Its all about the politics of “who lost the war”. None of these self-styled experts and neither our political leaders are willing to call a spade a spade. Bush unleashed anarchy in Iraq. The US military does not who it is fighting on any given day. Sometimes its a faction of the Mahdi militia at other times its one of the Sunni factions. The Iraqis are going to fight it out for power. The US military is caught in between with no strategy, with no end game and no exit.
While chaos reigns in Iraq, US soldiers die and get wounded every day and so do thousands of Iraqis.
There is no leaders with courage in America today willing to accept responsibility. Hopefully in January the Dems will start shining a spotlight in Congress and the American people can see the cowards in daylight.
is not an option! Come January we’re taking the mulligan. You don’t have enough troops to go big, that hardly makes going long much of a possibility unless you’re talking out of your ass either baby 🙂 The paid for TV generals can talk out of their ass because it isn’t on the line right now. They can just make shit up and they do. Even the guys with their asses on the line make shit up but at least they sweat a lot and their fingers start swelling due to the stress.
the question remains is that day now?
We including our incredibly poor officer corps have a simplistic cartoon book, super hero, hollywood b-movie vision of war. We really fail to see that war is fought to achieve a political or economic end and if that end is not achieved we have lost. We seem to believe it is like some sport game where if you win all the company level up enounters you win the war. We have lost in Iraq badly and instead of prnacing around pretending we are unbeatable and hence cannot have lost our politicians of all shades and our useless generals should accpt recponsibility for the defeat they have led us to, and then examine why we were defeated and learn from it. Sadly we never botherd to do this after our clear defeat in Vietnam. The failure to examine the real reasons for our defeat have led to thousands of dead Americans and hundreds of thouands of dead foreigners. Are we destined yet again to make the ludicrous claim that our invincible military only had to be withdrawn because of lack of support at home or will we be honest and admit what really went wrong. I have my doubts that there is any will in the civilian and military leadership of our once great country for anyone to admit the truth let alone take responsibility for their actions.
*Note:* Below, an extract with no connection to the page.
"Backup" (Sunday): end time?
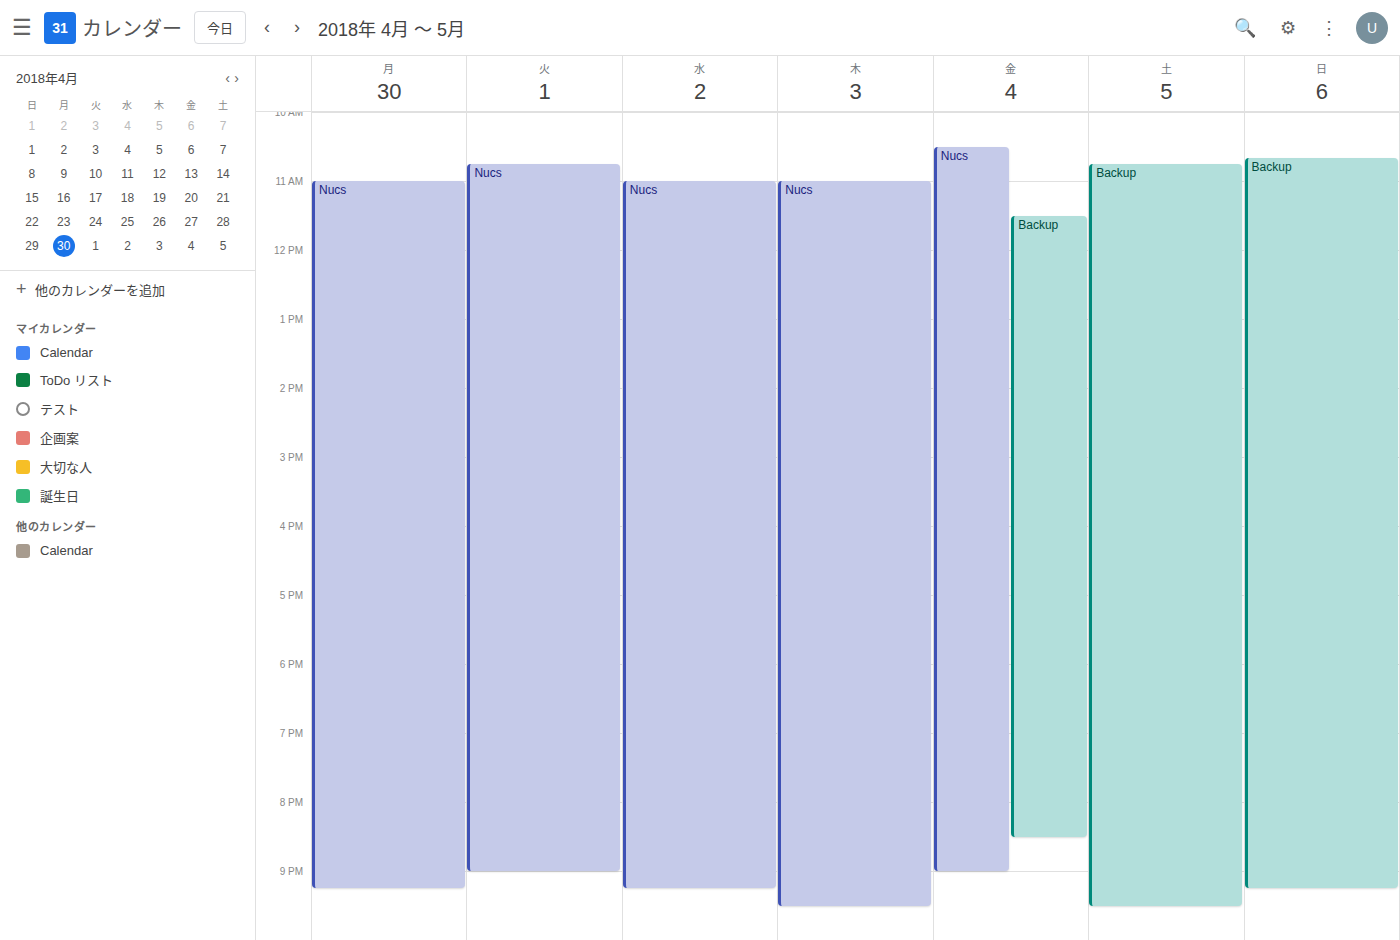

As much as the generals want to appear to have freed themselves from their restrictions as Active Duty officers, they just won’t endanger their futures! And these folks are the folks that were running our vaunted military!
It was a joke and it will be a joke. The simple fact is that Ike gave us probably the first warning!
The Military/ Industrial complex will do and say anything to maintain their power and given the known involvement of the bush family (not to mention the unknown ties), all I can say is :there is trouble in this country- big trouble!